The documents released to the ABC under FOI also revealed that transcripts were sent to the court in an editable word format and that audio files were accessible by judges, registrars, judges associates and “other authorised staff”.
Judges can retrieve and play back audio from the audio portal of any recorded proceeding from within 30 minutes of the dialogue being spoken.
The court can also request VIQ Solutions staff “reproduce a transcript that does not accurately reflect the underlying recording”.
The contract between VIQ Solutions and the court states that VIQ must provide access to their premises, records and information and that the court can copy relevant documentation.
All ownership of the recordings and the transcripts are held by the court “from the date of creation”, according to the contract.
Each month VIQ must provide the court with a quality report detailing any complaints made about the transcription service or audio recordings, the number of errors in transcripts and any instances where a non-authorised person has listened to a recording, according to the Statement of Requirements.
However, a court spokesperson told the ABC they could not provide any data about complaints associated with transcripts.
Documents released under FOI revealed the court set a target of no more than one error per 100 words and it conducted performance tracking on individual transcribers.
What about other jurisdictions?
In 2022, the Court of Appeal found a trial judge in a matter in the ACT Supreme Court unilaterally edited a transcript without the knowledge of the parties.
The court found the judge had, “listened to the audio recording … for the purpose of revising the trial transcript … without first inviting the parties’ submissions not only as to the revision, but as to the consequences of the revision”.

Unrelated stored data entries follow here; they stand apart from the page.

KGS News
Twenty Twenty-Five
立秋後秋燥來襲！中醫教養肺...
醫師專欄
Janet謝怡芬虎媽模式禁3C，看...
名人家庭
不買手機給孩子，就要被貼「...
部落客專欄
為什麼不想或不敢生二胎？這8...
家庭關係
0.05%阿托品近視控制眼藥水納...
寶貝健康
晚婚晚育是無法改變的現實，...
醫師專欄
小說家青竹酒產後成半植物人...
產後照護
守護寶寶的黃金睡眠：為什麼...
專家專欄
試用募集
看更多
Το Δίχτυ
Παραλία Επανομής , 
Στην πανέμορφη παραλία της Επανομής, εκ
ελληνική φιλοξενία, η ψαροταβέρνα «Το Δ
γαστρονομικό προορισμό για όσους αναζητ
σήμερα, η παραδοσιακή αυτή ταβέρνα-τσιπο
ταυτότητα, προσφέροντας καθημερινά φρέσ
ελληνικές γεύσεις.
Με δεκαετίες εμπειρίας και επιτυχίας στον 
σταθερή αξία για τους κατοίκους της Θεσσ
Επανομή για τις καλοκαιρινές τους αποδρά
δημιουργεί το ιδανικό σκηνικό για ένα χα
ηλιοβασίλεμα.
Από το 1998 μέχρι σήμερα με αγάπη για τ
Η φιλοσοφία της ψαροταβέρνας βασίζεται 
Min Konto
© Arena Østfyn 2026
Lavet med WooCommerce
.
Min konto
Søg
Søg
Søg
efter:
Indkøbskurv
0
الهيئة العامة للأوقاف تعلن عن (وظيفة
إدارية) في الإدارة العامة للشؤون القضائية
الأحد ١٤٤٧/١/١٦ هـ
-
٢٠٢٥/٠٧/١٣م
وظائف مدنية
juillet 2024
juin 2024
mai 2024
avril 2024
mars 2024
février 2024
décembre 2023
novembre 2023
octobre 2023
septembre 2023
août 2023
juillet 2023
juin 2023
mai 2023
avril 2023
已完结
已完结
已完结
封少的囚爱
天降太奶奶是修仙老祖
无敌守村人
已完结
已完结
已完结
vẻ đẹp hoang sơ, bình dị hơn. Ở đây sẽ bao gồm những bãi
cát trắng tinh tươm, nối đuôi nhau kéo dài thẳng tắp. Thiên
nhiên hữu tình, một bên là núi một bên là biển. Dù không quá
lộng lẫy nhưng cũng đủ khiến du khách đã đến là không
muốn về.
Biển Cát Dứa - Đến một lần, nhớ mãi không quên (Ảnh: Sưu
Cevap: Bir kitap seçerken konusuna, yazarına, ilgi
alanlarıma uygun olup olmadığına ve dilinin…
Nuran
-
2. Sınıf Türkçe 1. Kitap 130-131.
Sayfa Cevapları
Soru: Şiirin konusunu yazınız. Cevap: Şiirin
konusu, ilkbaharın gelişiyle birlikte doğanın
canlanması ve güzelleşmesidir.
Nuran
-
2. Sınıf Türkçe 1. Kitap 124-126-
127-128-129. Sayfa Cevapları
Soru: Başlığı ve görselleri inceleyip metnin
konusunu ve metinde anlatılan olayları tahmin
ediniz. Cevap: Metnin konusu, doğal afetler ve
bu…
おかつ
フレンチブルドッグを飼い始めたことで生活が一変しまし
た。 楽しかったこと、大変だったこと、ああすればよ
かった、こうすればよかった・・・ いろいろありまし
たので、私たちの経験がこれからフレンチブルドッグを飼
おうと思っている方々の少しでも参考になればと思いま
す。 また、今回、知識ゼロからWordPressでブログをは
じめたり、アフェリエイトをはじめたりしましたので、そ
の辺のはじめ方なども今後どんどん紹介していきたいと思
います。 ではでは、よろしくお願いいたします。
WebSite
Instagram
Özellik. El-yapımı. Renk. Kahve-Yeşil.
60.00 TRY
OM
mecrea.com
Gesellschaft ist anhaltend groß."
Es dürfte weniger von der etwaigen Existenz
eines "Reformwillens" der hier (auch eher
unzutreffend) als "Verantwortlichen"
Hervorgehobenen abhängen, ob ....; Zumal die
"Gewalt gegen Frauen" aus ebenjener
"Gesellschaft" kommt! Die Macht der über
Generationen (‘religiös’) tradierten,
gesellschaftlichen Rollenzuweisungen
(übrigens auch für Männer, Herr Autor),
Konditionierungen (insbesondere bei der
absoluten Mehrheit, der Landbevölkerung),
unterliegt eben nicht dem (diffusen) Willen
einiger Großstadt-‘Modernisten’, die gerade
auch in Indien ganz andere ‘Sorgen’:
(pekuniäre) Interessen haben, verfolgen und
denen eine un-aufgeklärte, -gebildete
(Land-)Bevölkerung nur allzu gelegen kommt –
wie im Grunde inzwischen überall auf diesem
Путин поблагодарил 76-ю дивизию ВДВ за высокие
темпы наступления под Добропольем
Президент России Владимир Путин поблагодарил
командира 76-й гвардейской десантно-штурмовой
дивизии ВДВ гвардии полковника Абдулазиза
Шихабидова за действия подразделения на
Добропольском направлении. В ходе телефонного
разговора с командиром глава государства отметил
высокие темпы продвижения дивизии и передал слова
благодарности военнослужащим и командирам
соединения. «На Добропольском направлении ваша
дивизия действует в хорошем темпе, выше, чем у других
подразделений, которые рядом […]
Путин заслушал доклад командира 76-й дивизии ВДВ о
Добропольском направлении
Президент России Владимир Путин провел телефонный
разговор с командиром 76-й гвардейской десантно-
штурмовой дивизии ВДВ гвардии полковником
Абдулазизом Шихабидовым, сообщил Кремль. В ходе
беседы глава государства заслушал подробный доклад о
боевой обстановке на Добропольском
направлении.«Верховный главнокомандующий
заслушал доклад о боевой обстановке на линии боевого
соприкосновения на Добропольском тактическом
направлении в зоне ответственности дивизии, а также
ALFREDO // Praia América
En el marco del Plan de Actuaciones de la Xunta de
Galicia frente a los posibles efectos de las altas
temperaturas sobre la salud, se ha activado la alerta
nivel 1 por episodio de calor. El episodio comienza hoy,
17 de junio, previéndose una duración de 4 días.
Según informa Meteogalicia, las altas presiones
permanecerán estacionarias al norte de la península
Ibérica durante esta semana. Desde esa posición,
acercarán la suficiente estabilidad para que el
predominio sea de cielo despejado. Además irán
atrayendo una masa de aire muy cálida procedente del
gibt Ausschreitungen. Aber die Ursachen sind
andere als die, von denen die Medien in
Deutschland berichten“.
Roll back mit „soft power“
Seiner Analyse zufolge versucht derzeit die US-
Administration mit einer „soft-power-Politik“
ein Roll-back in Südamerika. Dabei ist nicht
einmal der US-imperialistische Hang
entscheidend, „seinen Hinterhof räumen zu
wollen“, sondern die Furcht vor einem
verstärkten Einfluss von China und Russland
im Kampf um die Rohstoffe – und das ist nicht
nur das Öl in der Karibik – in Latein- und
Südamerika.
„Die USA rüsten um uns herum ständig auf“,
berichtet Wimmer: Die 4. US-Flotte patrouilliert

The appeal on the basis of apprehended bias was successful, but the judgment made no mention of consequences for the judge’s actions.
The ACT courts use a company called EPIQ Transcription Services to produce documents in that jurisdiction.
In May, a Federal Court judge raised concerns about the quality of transcripts in a matter between Ergon Energy Queensland and the Australian Energy Regulator.
Justice Cameron Moore stated:
“the preparation of this judgment has been hampered by the extremely poor quality of the transcript of the proceedings, which has not managed to record in any accurate way the exchanges in the course of oral submissions that elucidated the parties’ positions on construction.”
The Federal Court also uses VIQ Solutions. The Federal Court did not answer the ABC’s questions about how the transcript had become corrupted but a spokesperson said the court was working with VIQ Solutions to address “inefficiencies”.
“On this occasion, the transcript was not of an acceptable quality. We take all issues relating to transcript quality and delivery seriously,” a spokesperson said.
The ABC put detailed questions to VIQ Solutions about how the transcription service operated, what processes were in place to address errors and who had access to audio files and transcripts.
VIQ Solutions declined to comment.
The attorney general’s department said any issues were a matter for the courts.
“The federal courts are each responsible for their own operation and management, and for making rules of court. This includes responsibility for transcription services and associated contractual arrangements,” a spokesperson said.
Mr Whealy said it was the attorney general’s responsibility to address any concerns regarding the legal system.
“The attorney general, as the first law officer, has the obligation to face up to problems that are there and to help solve them with the cooperation of the courts,” he said.
“There’s been a call for many years now for there to be a federal judicial commission. We don’t have one and it defies description or any rational explanation as to why that should be so.”